There it was." Elian spoke so softly it almost vanished beneath the groaning steel of the dying warship. His eyes locked on the searing brightness shaped like an angelic bird, skin stained a pale yellow by its eerie shine.
"The reason we are falling out of the sky," Vance replied, his voice flat.
A loud rip cut through the air near the back of the cargo hold. Metal sheets meant to protect the ship started pulling away, bending from a powerful outside force. Twisted shards folded into themselves, soft as crushed paper.
Out of the huge tear came broken sky from the Fracture, spilling into the storage room. Then her - Elena Rostova - cold air clinging to every step, breath like ice on metal.
Floating inside the broken ship, her six dark wings moved in sharp, odd motions. From her eyes poured a harsh purple glare, swallowing up the warm gold shine of the resting pod. Alarms screamed around her, yet she paid them no mind - nor the floor that leaned sideways, nor the icy blast rushing through the gap where walls used to be.
A sudden stillness took her eyes straight to the Aethelgard Watcher hanging mid-air. The device floated, silent, at the heart of the space. Light caught its edges like frost on glass. She did not blink. Not one movement gave way. Time seemed thinner there. Her breath slowed without thought. Every line of it held a quiet hum. Space bent slightly around the object. It waited - she could feel that much.
Fangs bared, Axiom crouched close to the floor. Stolen energy sparked through the creature's dark coat as it braced itself - not for escape, but for what lay beneath Vance's skin. That small piece was worth every risk.
Fingers locked around the blade, Vance felt his hands tremble. Stuck in the hold - something ancient asleep, something else stirring. Outrunning the crush of space folding in? Impossible. The pods wouldn't make it. Nothing would.
Out of the corner came Elena's hand, lifting like mist through cold air. Time to open your eyes, she said, soft but sharp against the storm's scream.

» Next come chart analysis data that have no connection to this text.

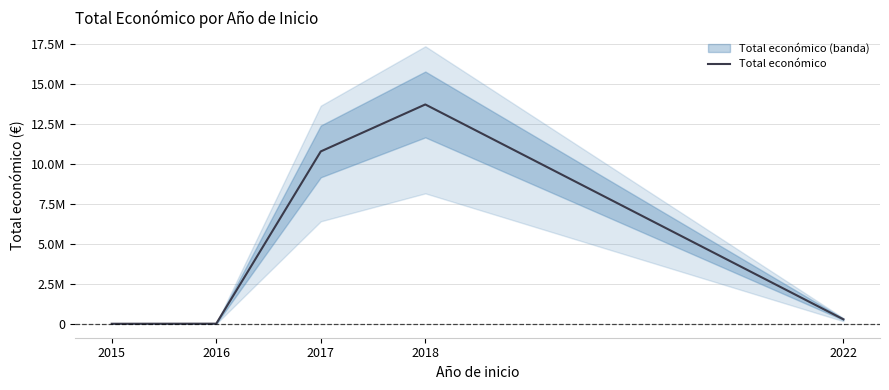

Read the value at 2017, to the nearest 100.

10776600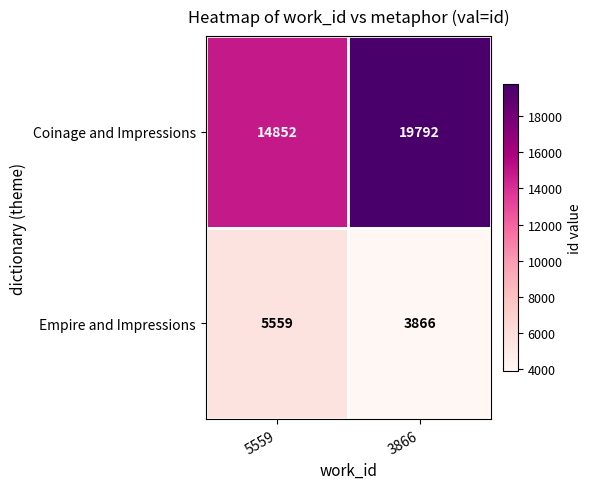

What is the total value across all series at 3866?

23658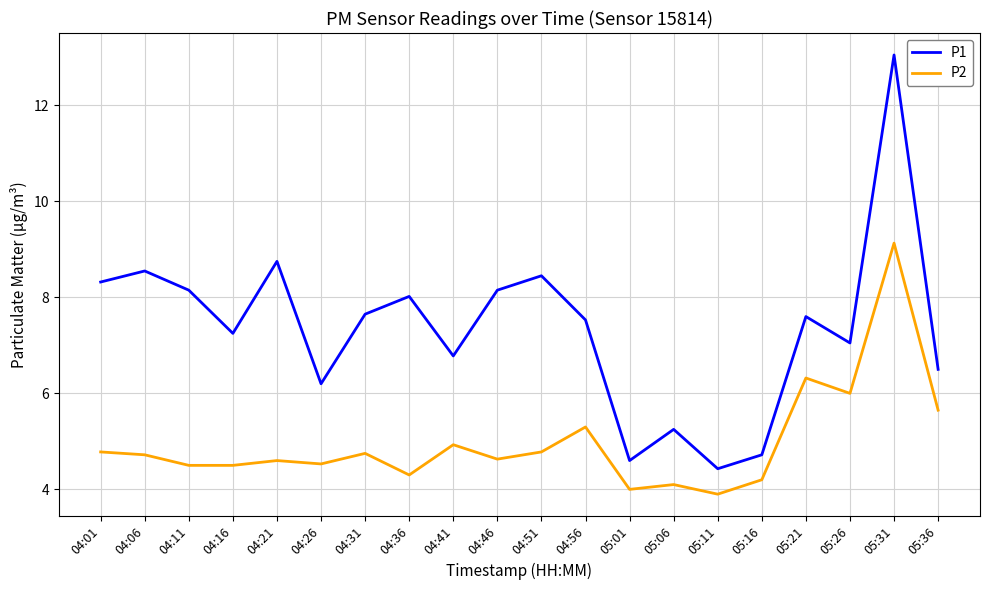

Which category has the lowest value across all series?

05:11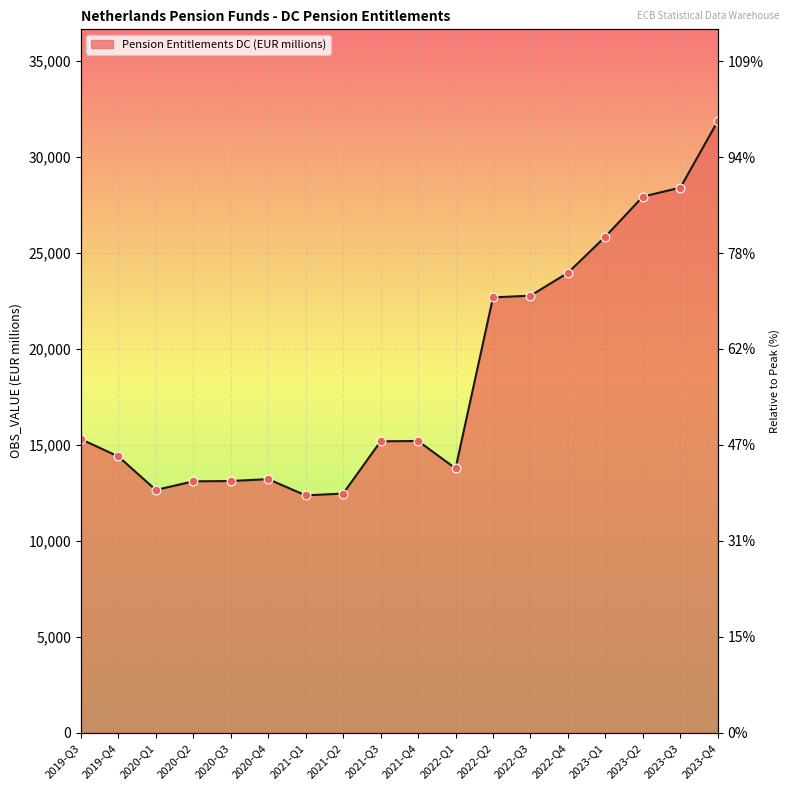

Approximately how many times larger is the value at 2020-Q1 compared to 2022-Q2?

0.6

A sudden hum rose from her hands, violet light building between her fingers, ready to crack the thickened window - then another sound cut through the hold.
A whisper cut through, quiet but clear. Not some mind-scan echo. Nothing like the raw cry of a soldier from Argent. This came smooth, measured - someone known, speaking across the ship's speakers.
That move? Better think again, said Julian Thorne, his words sliding out calm and polished into the cold cargo bay. Breaking the seal triggers an antimatter fuse - it's wired straight to the Watcher. One crack in the glass, and everything vanishes, including us. Vance jerked his gaze upward, chasing the sound. From hidden speakers above came the voice of a boy he'd seen hooked to machines days before - Thorne's son, the one tied to the Obsidian empire, the same kid who pulled him from the canyons when no one else could.
Fresh on the table wasn't merely a reshuffled layout. Everyone involved had slid their markers into place long before. At that moment, Julian Thorne gripped the t
rigger wired to something far beyond human.